===== Bagian Dokumen

Akan tetapi, Rabu 31 Maret 2021 hari ini, Menteri Hukum dan HAM Yasonna Laoly mengumumkan bahwa pemerintah tidak mengakui keberadaan Partai Demokrat versi KLB Sibolangit yang mendapuk Moeldoko sebagai ketua umum partai. Pengumuman yang disambut gegap-gempita pendukung partai berlambang “Mercy” ini.

AHY langsung menggelar konferensi pers dan menyatakan terima kasih kepada pemerintah, terkhusus kepada Presiden Joko Widodo yang sebelumnya sempat “diduga kuat merestui” manuver Moeldoko.

Praduga yang tidak terbukti. Wajar kalau AHY buru-buru menyampaikan ucapan terima kasihnya melalui konferensi pers resmi beberapa saat usai Menteri Yasonna mengumumkan sikap pemerintah sebelum diserbu para pendukung fanatik Jokowi.

Awal yang Baik

Bagi AHY, kemenangan ini sungguh awal yang baik. Memang seturut filsuf Belanda Johan Huizinga dalam buku Homo Ludens yang ia tulis beberapa dekade lalu, manuver Moeldoko tidak lebih dari manifestasi permainan politik manusia bermain (homo ludens). Demikian juga dengan sikap AHY yang mencoba mempertahankan partai yang diketuainya, dalam konteks ini wajar-wajar saja.

==========

# Soal Latihan
1 > Siapa saja orang yang disebut namanya dalam bagian dokumen ini?
2 > Menurut bagian dokumen, pada hari dan tanggal apa Menteri Hukum dan HAM mengumumkan bahwa pemerintah tidak mengakui Partai Demokrat versi KLB Sibolangit?
3 > Tuliskan ulang secara persis teks dari bagian dokumen, mulai dari "Akan tetapi, Rabu" dan berakhir pada "pendukung fanatik Jokowi.".
Kerjakan hanya berdasarkan bagian dokumen di atas.

===== Kumpulan Data

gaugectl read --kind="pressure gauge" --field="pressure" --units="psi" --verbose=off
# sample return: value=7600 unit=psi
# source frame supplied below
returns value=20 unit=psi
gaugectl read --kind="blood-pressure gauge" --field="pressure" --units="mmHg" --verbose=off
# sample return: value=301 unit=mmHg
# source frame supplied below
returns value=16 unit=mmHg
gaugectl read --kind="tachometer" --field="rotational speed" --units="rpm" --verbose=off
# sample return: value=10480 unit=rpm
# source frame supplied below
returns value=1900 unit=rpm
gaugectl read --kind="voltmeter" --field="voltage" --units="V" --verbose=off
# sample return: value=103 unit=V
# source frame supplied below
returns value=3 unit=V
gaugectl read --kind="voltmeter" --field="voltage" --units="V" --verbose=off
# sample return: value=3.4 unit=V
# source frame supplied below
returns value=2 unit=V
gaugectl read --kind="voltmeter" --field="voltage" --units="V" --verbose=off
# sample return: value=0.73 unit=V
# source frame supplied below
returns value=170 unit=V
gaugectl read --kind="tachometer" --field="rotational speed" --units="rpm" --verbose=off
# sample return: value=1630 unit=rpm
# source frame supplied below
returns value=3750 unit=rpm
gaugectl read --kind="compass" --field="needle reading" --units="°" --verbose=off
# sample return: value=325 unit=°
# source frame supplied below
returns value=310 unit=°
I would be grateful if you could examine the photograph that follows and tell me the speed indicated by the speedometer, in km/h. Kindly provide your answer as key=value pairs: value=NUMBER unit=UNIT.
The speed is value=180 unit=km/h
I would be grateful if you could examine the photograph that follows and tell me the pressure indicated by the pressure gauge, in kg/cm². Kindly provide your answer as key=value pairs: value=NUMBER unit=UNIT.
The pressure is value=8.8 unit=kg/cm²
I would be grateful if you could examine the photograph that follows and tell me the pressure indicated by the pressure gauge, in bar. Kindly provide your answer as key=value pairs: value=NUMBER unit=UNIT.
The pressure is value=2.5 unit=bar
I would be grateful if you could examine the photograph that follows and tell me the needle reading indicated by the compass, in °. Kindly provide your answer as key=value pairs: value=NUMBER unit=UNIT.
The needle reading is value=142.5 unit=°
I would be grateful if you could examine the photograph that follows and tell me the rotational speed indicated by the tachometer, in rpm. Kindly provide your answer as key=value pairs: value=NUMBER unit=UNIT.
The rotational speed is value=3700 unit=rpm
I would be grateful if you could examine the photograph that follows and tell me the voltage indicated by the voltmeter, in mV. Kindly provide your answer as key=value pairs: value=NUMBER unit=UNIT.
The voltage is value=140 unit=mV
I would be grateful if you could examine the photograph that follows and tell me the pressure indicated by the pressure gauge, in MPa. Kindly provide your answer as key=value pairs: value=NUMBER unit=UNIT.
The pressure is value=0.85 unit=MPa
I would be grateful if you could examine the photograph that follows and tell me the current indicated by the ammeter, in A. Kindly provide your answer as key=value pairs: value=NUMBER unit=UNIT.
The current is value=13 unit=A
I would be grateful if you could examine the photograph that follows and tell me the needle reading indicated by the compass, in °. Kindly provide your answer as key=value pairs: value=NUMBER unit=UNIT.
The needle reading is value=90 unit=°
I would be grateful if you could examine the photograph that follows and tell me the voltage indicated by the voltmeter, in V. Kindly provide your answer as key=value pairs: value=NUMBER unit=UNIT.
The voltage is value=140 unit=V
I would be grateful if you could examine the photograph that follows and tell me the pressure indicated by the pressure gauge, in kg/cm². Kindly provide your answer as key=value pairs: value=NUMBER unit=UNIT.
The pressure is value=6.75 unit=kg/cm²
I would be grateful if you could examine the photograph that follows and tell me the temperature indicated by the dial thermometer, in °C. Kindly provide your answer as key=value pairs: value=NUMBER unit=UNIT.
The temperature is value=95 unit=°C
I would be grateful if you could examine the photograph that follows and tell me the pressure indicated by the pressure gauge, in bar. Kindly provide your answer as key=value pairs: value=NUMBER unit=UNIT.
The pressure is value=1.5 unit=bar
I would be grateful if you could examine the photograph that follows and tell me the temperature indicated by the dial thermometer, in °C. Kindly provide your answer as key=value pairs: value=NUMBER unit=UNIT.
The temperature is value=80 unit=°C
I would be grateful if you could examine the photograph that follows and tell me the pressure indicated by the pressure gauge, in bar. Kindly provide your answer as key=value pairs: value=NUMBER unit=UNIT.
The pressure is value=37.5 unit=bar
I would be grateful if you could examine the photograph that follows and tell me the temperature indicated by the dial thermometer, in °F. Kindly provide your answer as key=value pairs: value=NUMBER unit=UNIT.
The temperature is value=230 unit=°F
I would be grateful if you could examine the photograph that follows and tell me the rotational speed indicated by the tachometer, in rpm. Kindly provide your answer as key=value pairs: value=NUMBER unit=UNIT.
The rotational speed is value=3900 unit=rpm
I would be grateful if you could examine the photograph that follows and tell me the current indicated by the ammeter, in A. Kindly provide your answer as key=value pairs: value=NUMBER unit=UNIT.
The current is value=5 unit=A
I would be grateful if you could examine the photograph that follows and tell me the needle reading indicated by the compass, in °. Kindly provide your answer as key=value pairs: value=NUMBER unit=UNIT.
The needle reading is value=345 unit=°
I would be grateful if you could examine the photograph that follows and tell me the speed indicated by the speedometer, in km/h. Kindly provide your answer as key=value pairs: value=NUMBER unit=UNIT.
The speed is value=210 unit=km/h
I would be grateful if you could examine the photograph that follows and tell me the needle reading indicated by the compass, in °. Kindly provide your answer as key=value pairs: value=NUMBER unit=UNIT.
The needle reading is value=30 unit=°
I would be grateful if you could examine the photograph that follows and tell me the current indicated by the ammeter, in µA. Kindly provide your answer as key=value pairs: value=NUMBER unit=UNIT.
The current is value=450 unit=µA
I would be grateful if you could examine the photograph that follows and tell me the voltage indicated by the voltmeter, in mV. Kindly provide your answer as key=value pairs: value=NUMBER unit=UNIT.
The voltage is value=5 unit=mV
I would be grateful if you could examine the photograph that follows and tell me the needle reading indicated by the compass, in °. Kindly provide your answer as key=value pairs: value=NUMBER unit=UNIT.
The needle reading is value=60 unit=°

==========

# Daftar Jawaban
1 > Yasonna Laoly, Moeldoko, AHY, Joko Widodo (Jokowi), Johan Huizinga

2 > Rabu, 31 Maret 2021.

3 >
Akan tetapi, Rabu 31 Maret 2021 hari ini, Menteri Hukum dan HAM Yasonna Laoly mengumumkan bahwa pemerintah tidak mengakui keberadaan Partai Demokrat versi KLB Sibolangit yang mendapuk Moeldoko sebagai ketua umum partai. Pengumuman yang disambut gegap-gempita pendukung partai berlambang “Mercy” ini.

AHY langsung menggelar konferensi pers dan menyatakan terima kasih kepada pemerintah, terkhusus kepada Presiden Joko Widodo yang sebelumnya sempat “diduga kuat merestui” manuver Moeldoko.

Praduga yang tidak terbukti. Wajar kalau AHY buru-buru menyampaikan ucapan terima kasihnya melalui konferensi pers resmi beberapa saat usai Menteri Yasonna mengumumkan sikap pemerintah sebelum diserbu para pendukung fanatik Jokowi.